We emphasize that the success of low-dose CSE techniques depends on the placement of a catheter into the epidural space that enables anesthesiologists to extend the central neuraxial block intraoperatively if surgical complications necessitate prolongation of surgery. Unfortunately, accuracy of catheter placement cannot be assessed before commencement of surgery. In the event of catheter misplacement, the faster regression of sensory block height associated with low-dose CSE anesthesia may necessitate conversion to general anesthesia if surgery is protracted. In addition, performing CSE instead of a single-shot spinal anesthesia exposes the patient to the risk of postdural puncture headache from unintentional dural puncture with a large-gauge Tuohy needle. Therefore, the CSE technique should ideally be performed by experienced anesthesiologists or under close supervision by trained anesthesiologists.

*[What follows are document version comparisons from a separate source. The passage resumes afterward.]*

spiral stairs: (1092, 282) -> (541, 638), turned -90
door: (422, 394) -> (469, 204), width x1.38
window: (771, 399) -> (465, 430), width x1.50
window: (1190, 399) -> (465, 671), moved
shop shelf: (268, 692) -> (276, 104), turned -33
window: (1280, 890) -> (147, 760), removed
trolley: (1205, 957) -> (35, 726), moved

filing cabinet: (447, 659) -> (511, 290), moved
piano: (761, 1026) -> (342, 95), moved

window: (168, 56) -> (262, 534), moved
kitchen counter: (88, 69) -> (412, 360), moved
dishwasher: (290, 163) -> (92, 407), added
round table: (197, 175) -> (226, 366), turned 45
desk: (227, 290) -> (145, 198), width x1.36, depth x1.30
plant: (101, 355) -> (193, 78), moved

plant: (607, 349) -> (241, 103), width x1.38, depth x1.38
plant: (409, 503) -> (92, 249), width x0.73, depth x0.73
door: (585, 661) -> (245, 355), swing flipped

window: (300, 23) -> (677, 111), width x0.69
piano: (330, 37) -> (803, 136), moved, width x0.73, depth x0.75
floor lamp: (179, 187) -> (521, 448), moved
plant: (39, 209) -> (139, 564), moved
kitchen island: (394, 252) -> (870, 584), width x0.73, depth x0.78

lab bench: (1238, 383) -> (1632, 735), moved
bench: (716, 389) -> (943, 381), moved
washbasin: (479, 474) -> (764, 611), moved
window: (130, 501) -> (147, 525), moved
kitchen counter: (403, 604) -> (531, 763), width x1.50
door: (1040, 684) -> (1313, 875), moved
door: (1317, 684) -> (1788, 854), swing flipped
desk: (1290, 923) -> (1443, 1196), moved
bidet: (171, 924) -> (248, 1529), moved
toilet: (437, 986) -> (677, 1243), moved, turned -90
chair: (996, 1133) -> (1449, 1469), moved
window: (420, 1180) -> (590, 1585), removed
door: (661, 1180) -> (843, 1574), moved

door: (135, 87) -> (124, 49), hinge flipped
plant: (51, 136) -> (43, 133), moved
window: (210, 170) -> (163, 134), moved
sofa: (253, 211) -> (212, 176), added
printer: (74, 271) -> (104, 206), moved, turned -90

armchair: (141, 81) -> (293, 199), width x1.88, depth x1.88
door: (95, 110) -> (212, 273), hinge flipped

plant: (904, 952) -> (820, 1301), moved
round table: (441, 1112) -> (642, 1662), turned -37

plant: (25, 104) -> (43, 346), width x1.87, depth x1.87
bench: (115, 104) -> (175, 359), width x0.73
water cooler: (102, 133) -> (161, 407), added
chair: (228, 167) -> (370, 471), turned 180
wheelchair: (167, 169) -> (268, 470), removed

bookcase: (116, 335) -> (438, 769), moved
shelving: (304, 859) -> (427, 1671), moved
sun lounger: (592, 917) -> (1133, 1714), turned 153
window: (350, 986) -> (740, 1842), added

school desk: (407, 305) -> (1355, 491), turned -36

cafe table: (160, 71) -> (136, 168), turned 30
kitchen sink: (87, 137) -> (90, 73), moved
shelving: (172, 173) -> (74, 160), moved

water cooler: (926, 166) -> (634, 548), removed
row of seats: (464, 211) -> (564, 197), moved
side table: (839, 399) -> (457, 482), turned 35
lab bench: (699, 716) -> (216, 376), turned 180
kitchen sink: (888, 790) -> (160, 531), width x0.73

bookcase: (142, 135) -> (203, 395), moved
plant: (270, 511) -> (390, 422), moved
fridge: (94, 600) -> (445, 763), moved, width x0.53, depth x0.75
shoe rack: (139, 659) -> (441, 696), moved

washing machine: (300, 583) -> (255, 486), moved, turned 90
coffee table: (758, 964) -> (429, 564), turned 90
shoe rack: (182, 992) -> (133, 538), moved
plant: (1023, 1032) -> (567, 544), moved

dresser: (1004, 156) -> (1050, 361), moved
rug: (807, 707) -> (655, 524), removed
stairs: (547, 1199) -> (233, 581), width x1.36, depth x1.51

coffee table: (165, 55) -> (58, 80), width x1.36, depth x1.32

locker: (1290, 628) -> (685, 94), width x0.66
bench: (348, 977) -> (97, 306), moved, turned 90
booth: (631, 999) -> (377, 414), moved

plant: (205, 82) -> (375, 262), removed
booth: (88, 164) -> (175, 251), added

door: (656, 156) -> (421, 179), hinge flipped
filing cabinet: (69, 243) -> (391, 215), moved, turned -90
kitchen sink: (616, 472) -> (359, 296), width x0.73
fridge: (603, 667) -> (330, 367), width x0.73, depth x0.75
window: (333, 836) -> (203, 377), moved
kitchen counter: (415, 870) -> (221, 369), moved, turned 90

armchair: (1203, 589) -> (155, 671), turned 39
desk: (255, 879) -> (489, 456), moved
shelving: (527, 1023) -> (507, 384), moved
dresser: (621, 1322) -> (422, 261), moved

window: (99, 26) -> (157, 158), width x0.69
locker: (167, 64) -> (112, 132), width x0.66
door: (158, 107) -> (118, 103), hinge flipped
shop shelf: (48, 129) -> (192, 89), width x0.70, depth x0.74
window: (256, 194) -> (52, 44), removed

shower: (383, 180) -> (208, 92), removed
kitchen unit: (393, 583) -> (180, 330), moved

In conclusion, hyperbaric bupivacaine 7 mg with 100 μg morphine used in our study provided fast and effective induction of surgical anesthesia for uncomplicated cesarean delivery while reducing the incidence of maternal hypotension compared with 8 and 9 mg. However, the limited duration of surgical anesthesia necessitates the availability of a functioning epidural catheter to supplement/extend neuroblockade if necessary. The need for epidural supplementation may be reduced by using higher bupivacaine doses of 8 and 9 mg, at the expense of increasing the risk of maternal hypotension. Understanding the block characteristics of different doses thus allows better individualization of therapy, with adjustments being made according to the estimated duration of surgery or risk of maternal hypotension.